Description of the task. In the entries below, some lines contain "LENTER"; work out how many and answer with the figure only.

The data.
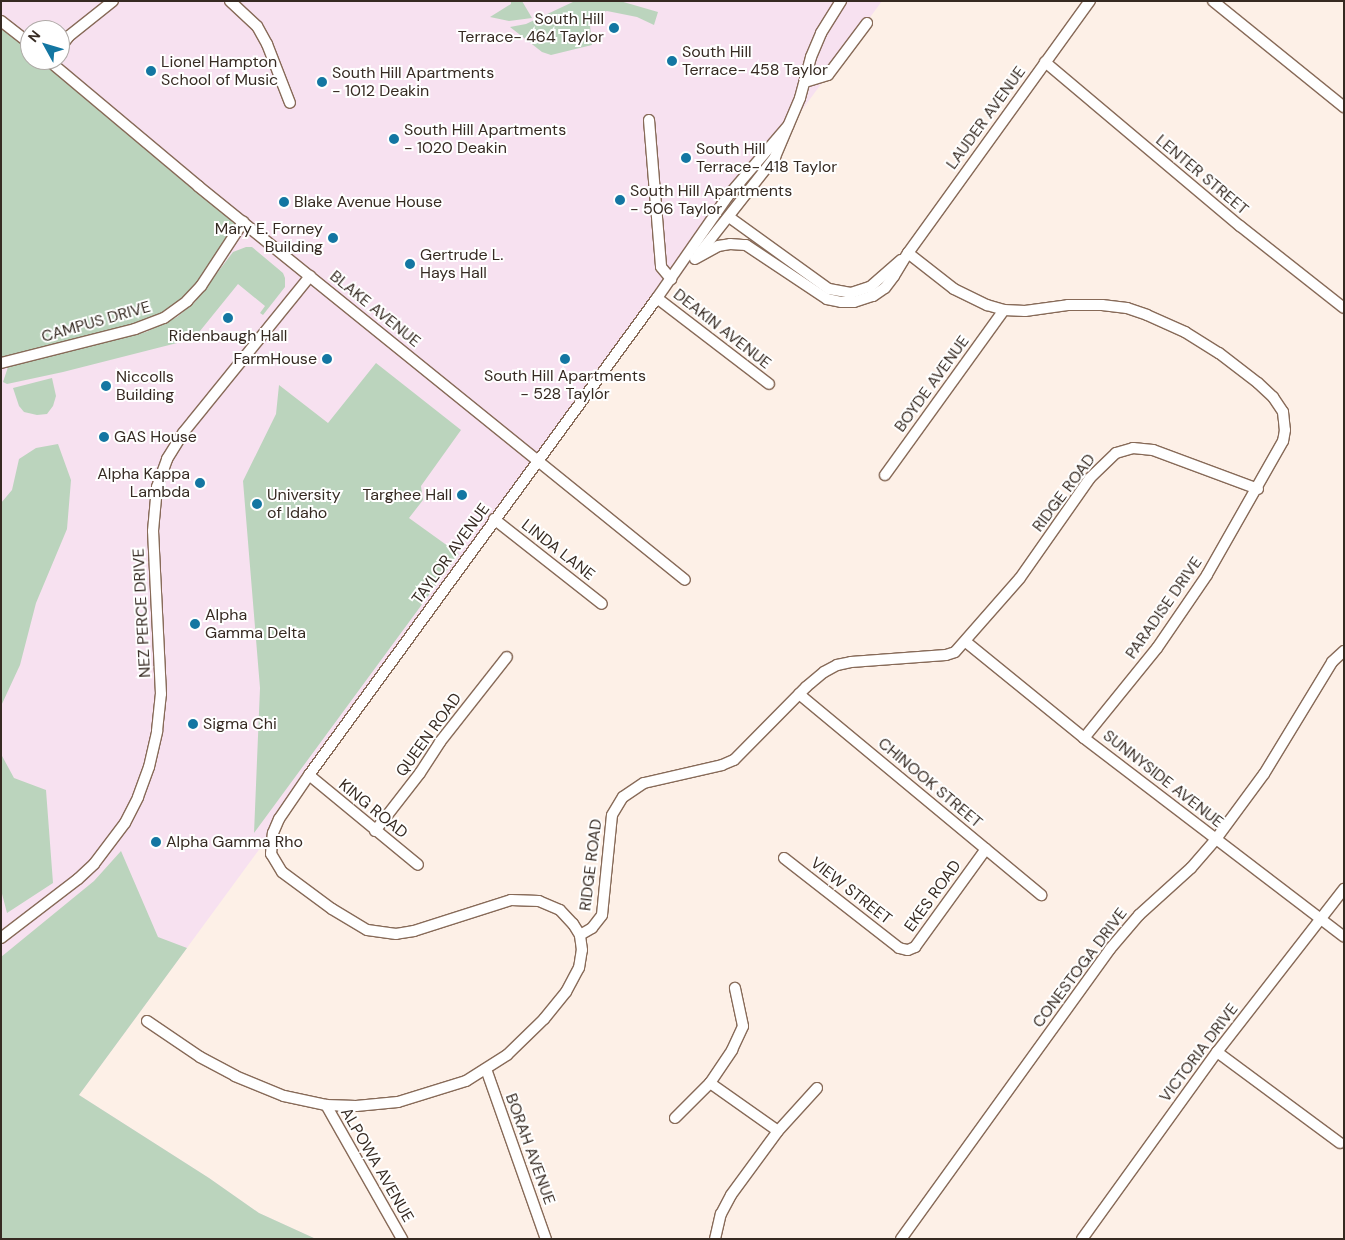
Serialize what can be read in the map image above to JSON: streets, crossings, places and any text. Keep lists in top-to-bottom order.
{
  "streets": {
    "street": [
      "LAUDER AVENUE",
      "LENTER STREET",
      "BLAKE AVENUE",
      "CAMPUS DRIVE",
      "DEAKIN AVENUE",
      "BOYDE AVENUE",
      "RIDGE ROAD",
      "LINDA LANE",
      "TAYLOR AVENUE",
      "PARADISE DRIVE",
      "NEZ PERCE DRIVE",
      "QUEEN ROAD",
      "SUNNYSIDE AVENUE",
      "CHINOOK STREET",
      "KING ROAD",
      "VIEW STREET",
      "EKES ROAD",
      "CONESTOGA DRIVE",
      "VICTORIA DRIVE",
      "BORAH AVENUE",
      "ALPOWA AVENUE"
    ]
  },
  "crossings": [
    ["LAUDER AVENUE", "LENTER STREET"],
    ["LAUDER AVENUE", "TAYLOR AVENUE"],
    ["BLAKE AVENUE", "CAMPUS DRIVE"],
    ["BLAKE AVENUE", "TAYLOR AVENUE"],
    ["BLAKE AVENUE", "NEZ PERCE DRIVE"],
    ["DEAKIN AVENUE", "TAYLOR AVENUE"],
    ["RIDGE ROAD", "TAYLOR AVENUE"],
    ["RIDGE ROAD", "PARADISE DRIVE"],
    ["RIDGE ROAD", "SUNNYSIDE AVENUE"],
    ["RIDGE ROAD", "CHINOOK STREET"],
    ["LINDA LANE", "TAYLOR AVENUE"],
    ["TAYLOR AVENUE", "KING ROAD"],
    ["PARADISE DRIVE", "SUNNYSIDE AVENUE"],
    ["QUEEN ROAD", "KING ROAD"],
    ["SUNNYSIDE AVENUE", "CONESTOGA DRIVE"],
    ["SUNNYSIDE AVENUE", "VICTORIA DRIVE"],
    ["CHINOOK STREET", "EKES ROAD"],
    ["VIEW STREET", "EKES ROAD"]
  ],
  "places": [
    "South Hill Terrace- 464 Taylor",
    "South Hill Terrace- 458 Taylor",
    "Lionel Hampton School of Music",
    "South Hill Apartments - 1012 Deakin",
    "South Hill Apartments - 1020 Deakin",
    "South Hill Terrace- 418 Taylor",
    "South Hill Apartments - 506 Taylor",
    "Blake Avenue House",
    "Mary E. Forney Building",
    "Gertrude L. Hays Hall",
    "Ridenbaugh Hall",
    "FarmHouse",
    "South Hill Apartments - 528 Taylor",
    "Niccolls Building",
    "GAS House",
    "Alpha Kappa Lambda",
    "Targhee Hall",
    "University of Idaho",
    "Alpha Gamma Delta",
    "Sigma Chi",
    "Alpha Gamma Rho"
  ],
  "north": "top left"
}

Answer box. 2